2022 Fiscal Year Final Research Report

• Project/Area Number: 20H03529
• Research Category: Grant-in-Aid for Scientific Research (B)
• Allocation Type: Single-year Grants
• Section: 一般
• Review Section: Basic Section 50020:Tumor diagnostics and therapeutics-related
• Research Institution: Mie University
• Principal Investigator: Nosaka Tetsuya 三重大学, 医学系研究科, 教授 (30218309)
• Project Period (FY): 2020-04-01 – 2023-03-31
• Keywords: T細胞共刺激分子 / ウイルスベクター / 抗腫瘍ウイルス / 細胞傷害性T細胞 / 腫瘍免疫 / OX40 / 4-1BB / GITR

Outline of Final Research Achievements

Cancer therapy entered a new era after development of immune checkpoint inhibitors. However, they cannot always kill cancer cells completely, and researchers are trying to develop agents that synergize to eradicate cancers. We generated a T cell-signaling anti-tumor virus (TAV) by using a novel RNA viral vector BC-PIV which we developed as a gene/protein dual carrier in collaboration with BioComo Inc. TAV was able to induce regression of autologouly transplanted tumor cells after intratumoral injection not only on the injected, but also on the distant site.
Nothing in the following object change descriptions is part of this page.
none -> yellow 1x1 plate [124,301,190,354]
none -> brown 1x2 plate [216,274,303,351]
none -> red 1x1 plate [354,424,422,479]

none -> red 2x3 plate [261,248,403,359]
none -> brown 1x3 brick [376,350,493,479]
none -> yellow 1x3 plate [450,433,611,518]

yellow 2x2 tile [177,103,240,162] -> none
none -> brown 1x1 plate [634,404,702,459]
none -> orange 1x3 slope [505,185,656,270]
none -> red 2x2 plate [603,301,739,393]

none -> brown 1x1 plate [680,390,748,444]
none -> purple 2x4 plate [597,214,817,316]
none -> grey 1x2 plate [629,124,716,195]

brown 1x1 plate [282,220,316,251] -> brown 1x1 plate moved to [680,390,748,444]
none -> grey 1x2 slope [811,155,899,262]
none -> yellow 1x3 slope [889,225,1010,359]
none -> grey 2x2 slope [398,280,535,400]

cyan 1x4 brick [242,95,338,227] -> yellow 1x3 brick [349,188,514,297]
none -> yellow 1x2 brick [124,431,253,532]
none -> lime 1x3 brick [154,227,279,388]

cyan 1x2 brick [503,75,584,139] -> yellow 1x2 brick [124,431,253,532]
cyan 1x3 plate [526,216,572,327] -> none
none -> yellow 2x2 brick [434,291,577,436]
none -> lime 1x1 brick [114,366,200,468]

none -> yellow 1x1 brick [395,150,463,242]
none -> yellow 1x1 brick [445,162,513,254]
By screening of the T cell co-stimulatory ligands, we found that BC-PIV/GITRL-OX40L was the most effective TAV among the ligands when introduced into BC-PIV. However, TAV is not a panacea because TAV fuction depends on the timing of the expression of T cell costumulatory receptors. Therefore, we searched helper agents, and co-injection of BC-PIV/cytokine A and BC-PIV/chemokine B was found to synergize with the anti-PD-1 antibody.

Free Research Field

分子生物学、ウイルス学、免疫学、内科学

Academic Significance and Societal Importance of the Research Achievements

がんの克服は人類に残された大きな課題であり、免疫チェックポイント阻害剤（ICI)の開発はがんの治療に大きな革命をもたらしたが、いまだ全てのがんが治るわけではない。現在使用されているICIはがん免疫の「ブレーキ」解除薬である。我々は基礎実験段階であるが、がん免疫の「アクセル」増強薬を開発した。さらに、これらブレーキ解除、アクセル増強に加えてがん細胞を殺すT細胞の疲弊を防ぎ、働き場所に遊走しやすくする補助剤が抗がん作用において大きな効果を持つことを見出した。これらは実用化を目指して社会実装の準備中であるが、実現すれば医学的貢献にとどまらず、医療経済的効果も大きいと考えられる。